### Extract provided
# # # #

'Justice is JUST US:' sister to reflect on today's racism and inequality

Fri, Mar 15th 2019 03:00 pm

A nationally-recognized advocate for racial justice, Sister Anita Price Baird, DHM, will share her insights with friends of the SSJ Sister Karen Klimczak Center for Nonviolence at the Center's 12th annual event on April 7. SS. Columba-Brigid Church, 75 Hickory St., Buffalo, will host the gathering at 3 p.m. A reception will follow in the parish hall.

Students from the Buffalo Academy for Visual and Performing Arts will open the afternoon with excerpts from their play "Ruby: The Story of Ruby Bridges," the first African-American child to attend an all-white school in New Orleans in 1960.

Based in Chicago and guided by both her motto of faith, "Do whatever He tells you," and her conviction that the Eucharist "calls us to be one," Sister Anita has devoted more than 20 years working to eradicate racism. The first African-American to serve as chief of staff to the archdiocese's leader, she soon became founding director of the Chicago Office for Racial Justice. She was also Cardinal Francis George's liaison for race relations to the city. Sister Anita currently serves in multiple leadership roles at St. Sabina Church in Chicago and treasures her opportunities to preach.

# # # #

### What you need to do
A: Reproduce the announcement about Sister Anita Price Baird's talk from "Based in Chicago" to "opportunities to preach.".
B: For each statement, answer yes or no according to the announcement about Sister Anita Price Baird's talk, and quote the words that decide it: (i) The gathering at SS. Columba-Brigid Church begins at 3 p.m. (ii) Sister Anita is based in New Orleans. (iii) The reception will be held in the church itself.

(Saved entries)
# # # #

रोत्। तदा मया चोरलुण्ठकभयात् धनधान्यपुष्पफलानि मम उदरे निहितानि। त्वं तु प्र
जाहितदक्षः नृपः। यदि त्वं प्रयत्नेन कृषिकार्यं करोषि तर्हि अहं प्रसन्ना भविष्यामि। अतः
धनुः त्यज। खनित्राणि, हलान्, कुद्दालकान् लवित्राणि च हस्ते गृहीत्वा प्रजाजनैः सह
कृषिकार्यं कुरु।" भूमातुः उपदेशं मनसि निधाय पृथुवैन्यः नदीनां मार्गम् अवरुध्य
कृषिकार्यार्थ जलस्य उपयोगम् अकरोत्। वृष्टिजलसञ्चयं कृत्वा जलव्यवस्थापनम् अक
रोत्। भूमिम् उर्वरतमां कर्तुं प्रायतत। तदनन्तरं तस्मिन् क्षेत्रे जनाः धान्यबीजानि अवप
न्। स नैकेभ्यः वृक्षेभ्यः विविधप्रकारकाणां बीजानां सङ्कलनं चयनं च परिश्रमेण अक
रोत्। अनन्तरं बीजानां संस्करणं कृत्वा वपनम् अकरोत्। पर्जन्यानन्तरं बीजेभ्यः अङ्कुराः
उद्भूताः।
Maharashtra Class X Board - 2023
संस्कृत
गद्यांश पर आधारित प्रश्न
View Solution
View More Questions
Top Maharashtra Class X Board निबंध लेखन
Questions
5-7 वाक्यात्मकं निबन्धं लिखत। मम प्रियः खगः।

# # # #

### Task solutions
A:
Based in Chicago and guided by both her motto of faith, "Do whatever He tells you," and her conviction that the Eucharist "calls us to be one," Sister Anita has devoted more than 20 years working to eradicate racism. The first African-American to serve as chief of staff to the archdiocese's leader, she soon became founding director of the Chicago Office for Racial Justice. She was also Cardinal Francis George's liaison for race relations to the city. Sister Anita currently serves in multiple leadership roles at St. Sabina Church in Chicago and treasures her opportunities to preach.

B:
(i) Yes: "SS. Columba-Brigid Church, 75 Hickory St., Buffalo, will host the gathering at 3 p.m."
(ii) No: "Based in Chicago"
(iii) No: "A reception will follow in the parish hall."